Betrachtet man die Erwägungen des Bundesgerichtshofs in seiner Urteilsbegründung näher, so scheint es entgegen der Auffassung der Hamburger Richter eher wahrscheinlich, dass das entscheidende Kriterium das Alter und nicht die familiäre Nähe ist – jedenfalls, wenn man auch den tatsächlichen Streitgegenstand der „BearShare“-Entscheidung, den konkreten, dem Urteil zugrunde liegenden Sachverhalt, mit im Auge behält.

Der Bundesgerichtshof wörtlich:

„Ob und inwieweit dem als Störer in Anspruch Genommenen eine Verhinderung der Verletzungshandlung des Dritten zuzumuten ist, richtet sich nach den jeweiligen Umständen des Einzelfalls unter Berücksichtigung seiner Funktion und Aufgabenstellung sowie mit Blick auf die Eigenverantwortung desjenigen, der die rechtswidrige Beeinträchtigung selbst unmittelbar vorgenommen hat (…) Danach ist bei der Überlassung eines Internetanschlusses an volljährige Familienangehörige zu berücksichtigen, dass zum einen die Überlassung durch den Anschlussinhaber auf familiärer Verbundenheit beruht und zum anderen Volljährige für ihre Handlungen selbst verantwortlich sind.“

Das Landgericht Hamburg zitiert die Passage in seiner Urteilsbegründung im Wortlaut…

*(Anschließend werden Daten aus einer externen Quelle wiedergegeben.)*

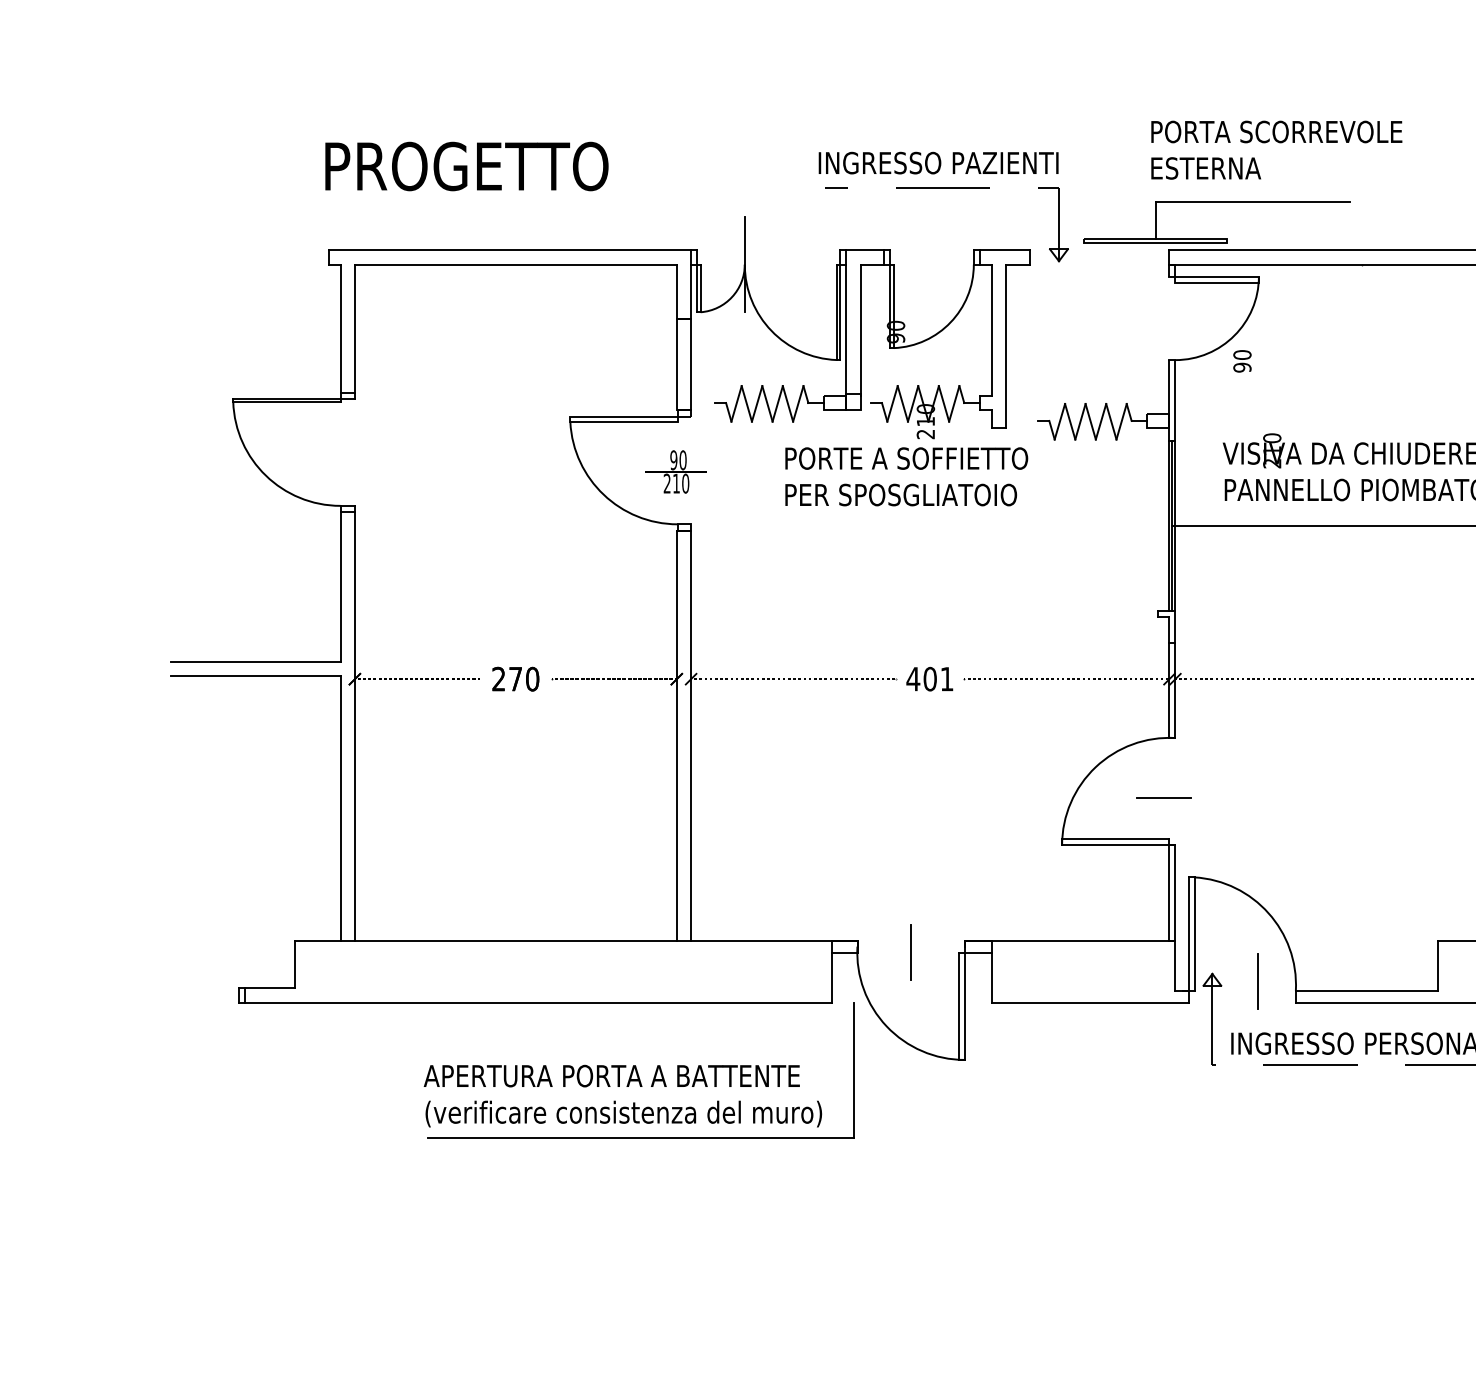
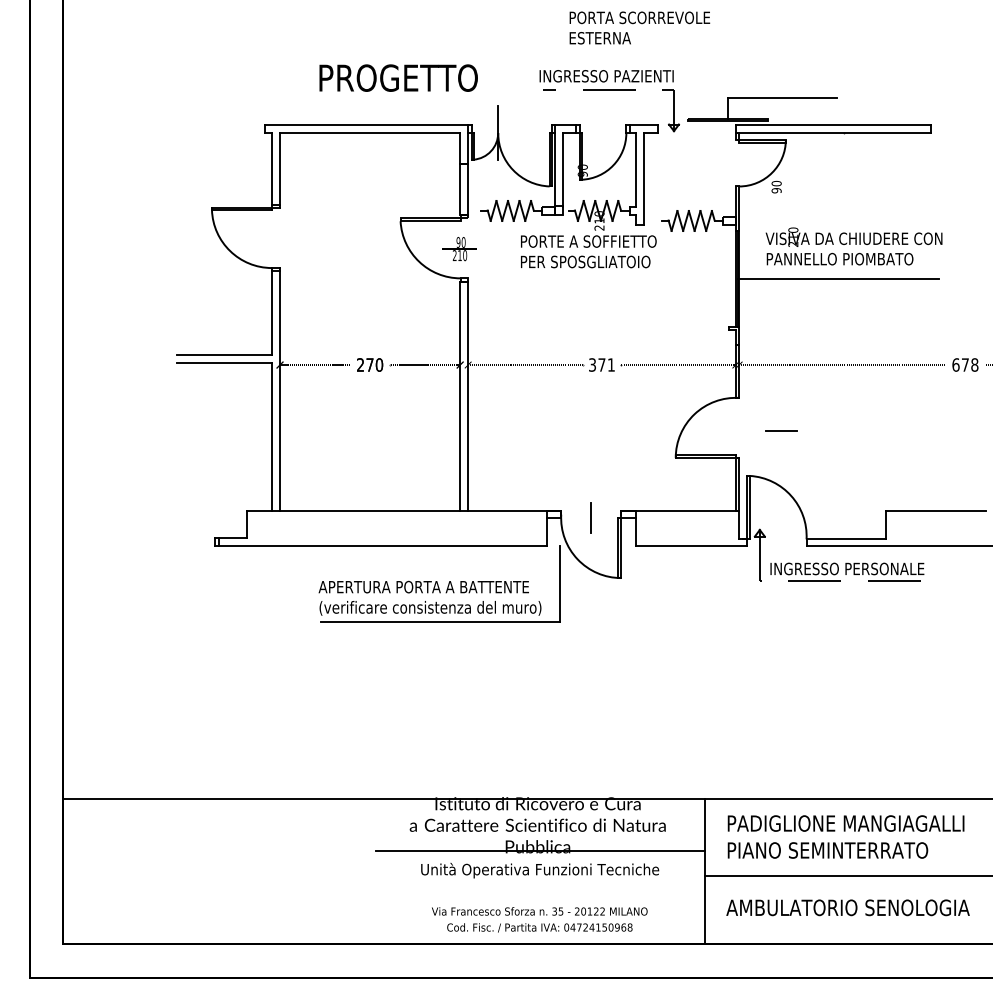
text: (1276, 149) -> (639, 27), moved
text: (466, 165) -> (398, 77), moved
text: (920, 678) -> (596, 364), 401 -> 371
line: (1163, 796) -> (781, 430), moved
line: (1258, 982) -> (785, 534), removed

Ausdrücklich lässt der Bundesgerichtshof offen, wie weit, bis zu welchem Grad der Verwandtschaft und gegenüberwelchen weiteren Personen, das Privileg des Anschlussinhabers reichen soll, erwachsenen Besuch nicht belehren und überwachen zu müssen, solange hierzu kein besonderer Anlass besteht. Aber sogar mehrfach betont der Bundesgerichtshof, dass erwachsene Personen für ihre Handlungen selbst verantwortlich sind.

So spricht einiges dafür, dass das Alter das entscheidende Kriterium ist – und die Hamburger Richter die Erwägungen des Bundesgerichtshofs nicht richtig interpretiert haben. Rechtliche Eigenverantwortlichkeit statt Blutsbande als Maßstab der Belehrungspflicht.